L’absence de permanence de juristes à la MAF depuis octobre 2014, comme celle d’avocats, est préjudiciable aux femmes détenues en ce qu’elle limite leur recours au point d’accès au droit et aux informations juridiques utiles à la préparation à leur sortie. Il convient de remédier à cette carence. De même, la procédure mise en place pour l’intervention d’un interprète doit être simplifiée afin d’assurer aux personnes détenues ne maitrisant pas la langue française la possibilité d’exercer leur droit de recours ou d’accéder au juge de l’application des peines.

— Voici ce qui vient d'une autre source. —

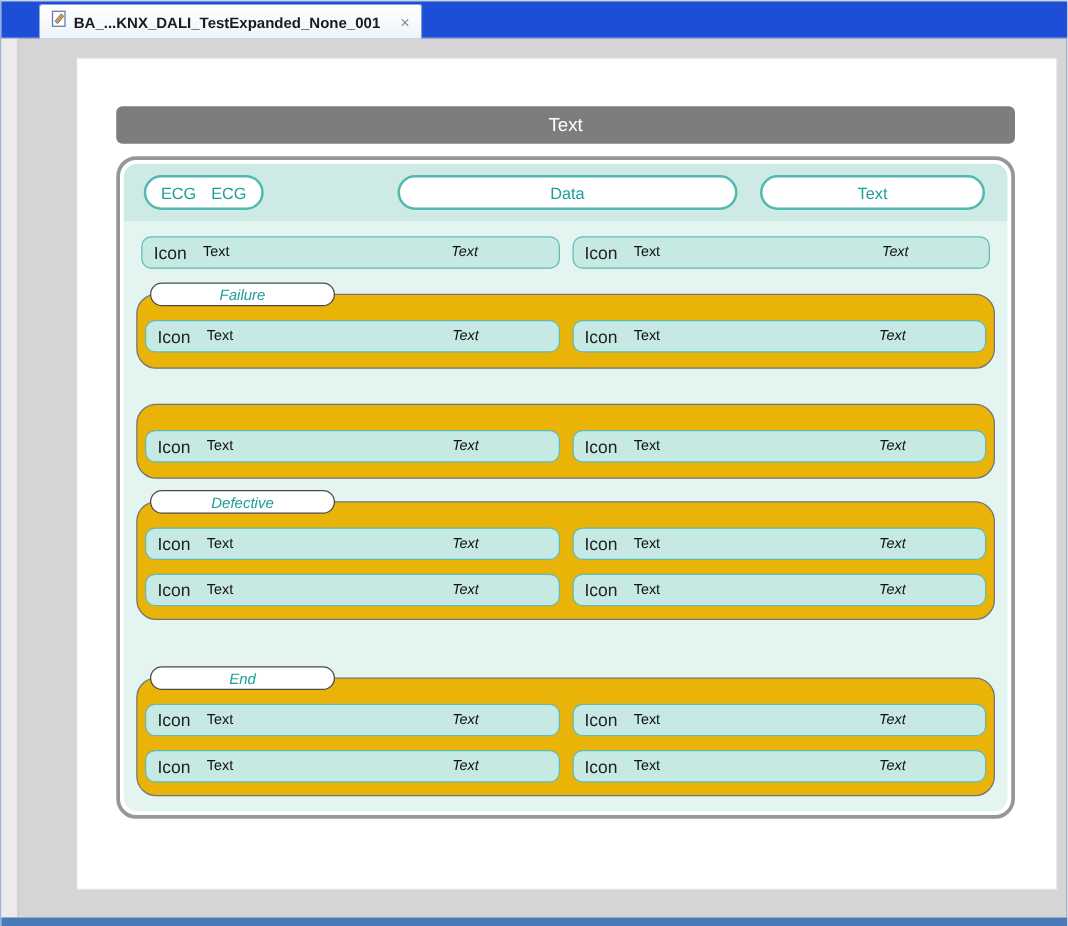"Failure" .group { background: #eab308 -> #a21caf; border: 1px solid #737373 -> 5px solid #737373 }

La maison d’arrêt des femmes de Fleury-Mérogis est gérée par l’unique établissement pénitentiaire de Fleury ; cette « centralisation » freine les initiatives des différents responsables au sein de la MAF, qui reçoivent des directives de la direction centrale de la maison d’arrêt (consignes pour les fouilles, gestion des cantines, …).

Cependant, il convient de saluer la réactivité de la direction de l’établissement qui n’a pas attendu de recevoir le rapport de la visite pour mettre en œuvre les mesures correctives les plus facilement réalisables parmi celles qui avaient été évoquées lors de la réunion effectuée avec les contrôleurs en fin de visite : modification du circuit du courrier, élargissement de l’offre de produits de cantine, réorganisation des parloirs, rénovation des locaux du SMPR.